== Records drawn from a dataset ==
[Start of Attachment]
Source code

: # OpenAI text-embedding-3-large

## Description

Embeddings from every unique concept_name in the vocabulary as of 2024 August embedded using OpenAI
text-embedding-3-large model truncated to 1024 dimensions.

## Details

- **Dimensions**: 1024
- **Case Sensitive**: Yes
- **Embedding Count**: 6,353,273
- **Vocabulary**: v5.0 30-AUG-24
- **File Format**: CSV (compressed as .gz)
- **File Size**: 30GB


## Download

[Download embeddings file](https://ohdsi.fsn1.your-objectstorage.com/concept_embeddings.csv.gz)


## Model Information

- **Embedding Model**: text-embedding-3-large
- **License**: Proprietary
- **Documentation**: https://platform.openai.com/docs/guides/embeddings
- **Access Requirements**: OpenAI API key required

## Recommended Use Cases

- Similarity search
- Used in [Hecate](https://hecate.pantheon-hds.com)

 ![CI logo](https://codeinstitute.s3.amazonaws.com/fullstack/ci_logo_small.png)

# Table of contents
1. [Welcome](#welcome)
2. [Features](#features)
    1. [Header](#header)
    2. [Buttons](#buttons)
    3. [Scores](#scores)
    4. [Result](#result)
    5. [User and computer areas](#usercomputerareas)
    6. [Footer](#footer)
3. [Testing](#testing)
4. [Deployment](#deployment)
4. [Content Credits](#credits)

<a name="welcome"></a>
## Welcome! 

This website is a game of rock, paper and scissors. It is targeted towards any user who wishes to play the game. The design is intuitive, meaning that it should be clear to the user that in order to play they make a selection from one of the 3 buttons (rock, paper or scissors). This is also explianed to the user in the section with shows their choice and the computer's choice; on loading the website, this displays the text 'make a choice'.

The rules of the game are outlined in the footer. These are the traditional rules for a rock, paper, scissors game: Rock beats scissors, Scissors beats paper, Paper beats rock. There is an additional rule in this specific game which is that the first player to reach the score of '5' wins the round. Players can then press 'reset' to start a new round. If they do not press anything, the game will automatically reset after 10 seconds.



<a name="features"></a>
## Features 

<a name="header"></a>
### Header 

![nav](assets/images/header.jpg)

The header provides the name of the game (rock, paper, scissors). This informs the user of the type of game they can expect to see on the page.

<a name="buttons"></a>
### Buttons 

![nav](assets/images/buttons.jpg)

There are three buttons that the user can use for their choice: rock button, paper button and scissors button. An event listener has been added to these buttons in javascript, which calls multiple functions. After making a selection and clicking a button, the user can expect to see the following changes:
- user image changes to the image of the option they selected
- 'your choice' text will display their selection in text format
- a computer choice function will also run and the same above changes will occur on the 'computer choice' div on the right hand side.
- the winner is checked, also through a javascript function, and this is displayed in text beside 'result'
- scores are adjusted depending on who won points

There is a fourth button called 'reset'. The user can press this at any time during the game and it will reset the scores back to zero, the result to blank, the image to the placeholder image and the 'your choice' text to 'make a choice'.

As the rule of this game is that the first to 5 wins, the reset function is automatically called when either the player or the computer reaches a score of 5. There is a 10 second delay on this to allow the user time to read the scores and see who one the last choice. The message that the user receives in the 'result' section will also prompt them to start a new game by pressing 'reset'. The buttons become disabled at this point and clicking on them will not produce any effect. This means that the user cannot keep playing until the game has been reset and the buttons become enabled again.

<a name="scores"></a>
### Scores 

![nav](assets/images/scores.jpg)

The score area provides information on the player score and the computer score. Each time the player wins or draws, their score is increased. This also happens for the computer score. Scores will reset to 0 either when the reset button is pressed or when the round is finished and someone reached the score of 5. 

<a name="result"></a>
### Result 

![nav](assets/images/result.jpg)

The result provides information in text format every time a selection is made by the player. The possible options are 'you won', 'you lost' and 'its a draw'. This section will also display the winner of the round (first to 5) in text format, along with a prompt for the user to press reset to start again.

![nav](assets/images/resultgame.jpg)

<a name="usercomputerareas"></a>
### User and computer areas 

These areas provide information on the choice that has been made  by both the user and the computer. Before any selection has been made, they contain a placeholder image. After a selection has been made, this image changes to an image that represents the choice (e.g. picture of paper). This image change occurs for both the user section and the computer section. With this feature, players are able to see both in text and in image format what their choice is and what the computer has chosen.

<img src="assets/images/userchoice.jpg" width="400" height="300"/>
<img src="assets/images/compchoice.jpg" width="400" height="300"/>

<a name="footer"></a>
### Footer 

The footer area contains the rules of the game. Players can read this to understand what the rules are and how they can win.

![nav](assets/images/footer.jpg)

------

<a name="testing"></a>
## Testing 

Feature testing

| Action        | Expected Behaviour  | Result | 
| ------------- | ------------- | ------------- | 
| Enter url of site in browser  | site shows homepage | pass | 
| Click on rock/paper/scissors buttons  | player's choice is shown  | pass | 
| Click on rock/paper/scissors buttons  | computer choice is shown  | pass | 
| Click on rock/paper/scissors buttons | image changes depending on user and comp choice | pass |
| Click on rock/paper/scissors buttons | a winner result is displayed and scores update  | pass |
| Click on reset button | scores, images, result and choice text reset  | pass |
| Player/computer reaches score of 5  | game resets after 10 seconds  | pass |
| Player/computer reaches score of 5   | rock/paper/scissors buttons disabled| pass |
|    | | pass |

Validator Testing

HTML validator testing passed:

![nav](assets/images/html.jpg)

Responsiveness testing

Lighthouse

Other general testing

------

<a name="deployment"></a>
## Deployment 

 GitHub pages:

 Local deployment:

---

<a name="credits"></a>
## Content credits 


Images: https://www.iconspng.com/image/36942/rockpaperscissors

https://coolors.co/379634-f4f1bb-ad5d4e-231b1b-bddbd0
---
[End of Attachment]
== AIM OF THE EXERCISE ==
Begin at the first line of the records above and restate each line word for word, stopping after the line with "1. [Header](#header)".

== RESPONSE ==
Source code

: # OpenAI text-embedding-3-large

## Description

Embeddings from every unique concept_name in the vocabulary as of 2024 August embedded using OpenAI
text-embedding-3-large model truncated to 1024 dimensions.

## Details

- **Dimensions**: 1024
- **Case Sensitive**: Yes
- **Embedding Count**: 6,353,273
- **Vocabulary**: v5.0 30-AUG-24
- **File Format**: CSV (compressed as .gz)
- **File Size**: 30GB


## Download

[Download embeddings file](https://ohdsi.fsn1.your-objectstorage.com/concept_embeddings.csv.gz)


## Model Information

- **Embedding Model**: text-embedding-3-large
- **License**: Proprietary
- **Documentation**: https://platform.openai.com/docs/guides/embeddings
- **Access Requirements**: OpenAI API key required

## Recommended Use Cases

- Similarity search
- Used in [Hecate](https://hecate.pantheon-hds.com)

 ![CI logo](https://codeinstitute.s3.amazonaws.com/fullstack/ci_logo_small.png)

# Table of contents
1. [Welcome](#welcome)
2. [Features](#features)
    1. [Header](#header)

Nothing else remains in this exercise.